3 ottobre 2010

Black Mountain al terzo capitolo

I Black Mountain meritano una menzione d'onore per aver realizzato la classica missione impossibile. Hanno mescolato influenze assortite dagli anni '70, hanno usato solo strumentazione assolutamente "vintage" dell'epoca, hanno adottato un abbigliamento hippy in puro stile "peace & love", hanno puntato su cose davvero arcaiche come "psichedelia", "riff hard rock", "space rock", tutto questo senza sembrare pezzi da museo dal sentore di naftalina, ma anzi facendosi apprezzare a destra e a manca come genuina novità in questi anni '00 dall'identità evanescente.

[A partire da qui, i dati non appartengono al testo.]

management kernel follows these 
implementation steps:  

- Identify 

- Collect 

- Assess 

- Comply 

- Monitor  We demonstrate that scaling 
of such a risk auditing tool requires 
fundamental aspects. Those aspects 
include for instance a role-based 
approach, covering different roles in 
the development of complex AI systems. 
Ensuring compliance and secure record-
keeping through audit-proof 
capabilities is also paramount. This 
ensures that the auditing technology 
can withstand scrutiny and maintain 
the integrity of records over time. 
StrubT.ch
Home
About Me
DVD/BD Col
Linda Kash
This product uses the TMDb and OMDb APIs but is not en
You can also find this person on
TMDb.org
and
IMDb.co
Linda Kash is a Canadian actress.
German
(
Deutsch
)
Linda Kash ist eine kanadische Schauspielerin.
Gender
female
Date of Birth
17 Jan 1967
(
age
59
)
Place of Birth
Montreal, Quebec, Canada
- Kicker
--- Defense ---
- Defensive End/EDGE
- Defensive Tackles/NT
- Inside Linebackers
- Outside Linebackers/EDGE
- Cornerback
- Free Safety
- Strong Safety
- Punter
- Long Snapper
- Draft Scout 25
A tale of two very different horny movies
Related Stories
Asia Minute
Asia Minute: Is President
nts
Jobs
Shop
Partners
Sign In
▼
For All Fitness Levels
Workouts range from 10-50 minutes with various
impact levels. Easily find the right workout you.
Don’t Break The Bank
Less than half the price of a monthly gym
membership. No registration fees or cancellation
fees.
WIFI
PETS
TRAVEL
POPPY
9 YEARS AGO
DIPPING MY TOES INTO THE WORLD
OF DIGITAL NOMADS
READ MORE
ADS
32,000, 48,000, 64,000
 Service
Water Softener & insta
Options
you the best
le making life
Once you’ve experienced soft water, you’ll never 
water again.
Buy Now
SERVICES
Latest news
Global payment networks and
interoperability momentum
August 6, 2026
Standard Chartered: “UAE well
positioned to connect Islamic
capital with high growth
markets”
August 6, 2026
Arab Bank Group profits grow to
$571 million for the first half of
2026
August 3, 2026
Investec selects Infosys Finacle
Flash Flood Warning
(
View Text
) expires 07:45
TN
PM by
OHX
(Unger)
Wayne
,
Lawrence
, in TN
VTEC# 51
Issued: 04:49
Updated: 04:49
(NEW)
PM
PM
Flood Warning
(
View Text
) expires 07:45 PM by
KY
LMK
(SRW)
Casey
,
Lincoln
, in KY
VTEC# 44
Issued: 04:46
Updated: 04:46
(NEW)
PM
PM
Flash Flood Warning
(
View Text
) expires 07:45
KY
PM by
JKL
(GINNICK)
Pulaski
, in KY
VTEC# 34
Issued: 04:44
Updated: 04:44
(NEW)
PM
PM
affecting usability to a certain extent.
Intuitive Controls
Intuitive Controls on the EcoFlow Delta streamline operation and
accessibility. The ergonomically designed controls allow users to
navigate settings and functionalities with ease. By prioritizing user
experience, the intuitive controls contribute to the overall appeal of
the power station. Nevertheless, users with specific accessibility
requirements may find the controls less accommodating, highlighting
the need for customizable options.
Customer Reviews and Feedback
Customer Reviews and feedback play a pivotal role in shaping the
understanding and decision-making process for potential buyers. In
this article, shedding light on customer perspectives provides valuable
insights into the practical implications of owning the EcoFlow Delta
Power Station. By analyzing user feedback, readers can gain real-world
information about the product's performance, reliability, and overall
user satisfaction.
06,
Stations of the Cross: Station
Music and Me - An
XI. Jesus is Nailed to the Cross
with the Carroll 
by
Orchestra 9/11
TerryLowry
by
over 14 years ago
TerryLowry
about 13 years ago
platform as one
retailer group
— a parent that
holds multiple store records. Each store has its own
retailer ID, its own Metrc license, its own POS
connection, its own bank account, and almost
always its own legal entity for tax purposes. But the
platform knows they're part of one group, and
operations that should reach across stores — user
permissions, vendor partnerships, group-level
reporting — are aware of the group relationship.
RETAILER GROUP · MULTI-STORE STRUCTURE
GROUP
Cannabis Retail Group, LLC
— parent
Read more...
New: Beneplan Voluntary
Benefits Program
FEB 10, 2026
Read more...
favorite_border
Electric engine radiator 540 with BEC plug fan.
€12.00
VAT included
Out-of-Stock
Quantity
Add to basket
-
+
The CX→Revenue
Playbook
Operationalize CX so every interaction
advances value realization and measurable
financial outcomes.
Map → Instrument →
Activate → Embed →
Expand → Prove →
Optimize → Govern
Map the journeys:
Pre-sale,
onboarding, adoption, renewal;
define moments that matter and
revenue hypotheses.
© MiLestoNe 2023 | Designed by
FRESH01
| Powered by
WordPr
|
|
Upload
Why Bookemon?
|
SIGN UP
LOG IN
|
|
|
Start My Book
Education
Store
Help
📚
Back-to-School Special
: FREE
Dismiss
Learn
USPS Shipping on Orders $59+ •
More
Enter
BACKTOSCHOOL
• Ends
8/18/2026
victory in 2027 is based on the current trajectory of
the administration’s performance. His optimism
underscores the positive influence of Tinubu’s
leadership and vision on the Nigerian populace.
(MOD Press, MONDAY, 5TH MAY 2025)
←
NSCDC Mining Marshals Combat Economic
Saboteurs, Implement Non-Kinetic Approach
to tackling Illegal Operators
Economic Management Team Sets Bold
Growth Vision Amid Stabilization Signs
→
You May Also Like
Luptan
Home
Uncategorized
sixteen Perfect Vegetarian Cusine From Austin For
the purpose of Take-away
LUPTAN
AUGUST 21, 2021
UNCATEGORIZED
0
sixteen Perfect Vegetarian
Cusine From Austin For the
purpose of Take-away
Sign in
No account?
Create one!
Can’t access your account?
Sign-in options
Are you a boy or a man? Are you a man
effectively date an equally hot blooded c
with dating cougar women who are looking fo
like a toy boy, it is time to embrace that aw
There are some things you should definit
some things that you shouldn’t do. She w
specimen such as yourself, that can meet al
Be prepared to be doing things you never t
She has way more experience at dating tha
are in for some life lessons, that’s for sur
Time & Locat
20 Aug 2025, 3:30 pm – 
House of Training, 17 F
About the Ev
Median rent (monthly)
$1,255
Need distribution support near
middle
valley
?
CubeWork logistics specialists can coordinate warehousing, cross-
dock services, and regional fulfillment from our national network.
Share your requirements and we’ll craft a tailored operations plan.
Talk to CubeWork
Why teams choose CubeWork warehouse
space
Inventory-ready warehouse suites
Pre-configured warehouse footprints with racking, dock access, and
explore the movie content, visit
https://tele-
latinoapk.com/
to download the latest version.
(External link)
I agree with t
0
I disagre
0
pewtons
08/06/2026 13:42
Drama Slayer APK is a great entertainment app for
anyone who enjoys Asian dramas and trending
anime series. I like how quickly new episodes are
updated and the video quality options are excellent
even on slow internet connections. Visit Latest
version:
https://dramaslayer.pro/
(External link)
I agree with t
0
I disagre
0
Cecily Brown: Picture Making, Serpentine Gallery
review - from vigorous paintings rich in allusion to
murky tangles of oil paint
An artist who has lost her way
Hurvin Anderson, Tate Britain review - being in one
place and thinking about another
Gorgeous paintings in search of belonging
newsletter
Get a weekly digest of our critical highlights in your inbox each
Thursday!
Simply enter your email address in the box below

Il terzo album giunge come conferma di un gruppo che ormai non ha nulla da dimostrare, anzi può permettersi di giocare con la propria formula sperimentando qualcosa di diverso. Abbandonati dunque - credo temporaneamente, ma questo si vedrà - i brani lunghi e strutturati, e accantonati i riff più hard e gli elementi più "estremi" del repertorio, nel nuovo Wilderness Heart i nostri sfoggiano l'anima più pop, con canzoni da tre minuti che delizieranno i nostalgici delle classifiche dei seventies, lasciando magari più freddi quelli come me che amavano i momenti più heavy e le cavalcate psichedeliche.

Si tratta senza dubbio di un disco godibile. Come già detto, non mi fa impazzire, ma si sente tanto mestiere ed una vena melodica non comune. È un tassello in quella che potrebbe diventare una storia anche molto lunga se la band saprà continuare a reinventarsi e non si farà spazzare via con la moda della strumentazione polverosa e delle foto virate sul rosso in stile "vecchie vacanze di papà e mammà", un filone che certamente diventerà stantio nel giro dei prossimi mesi.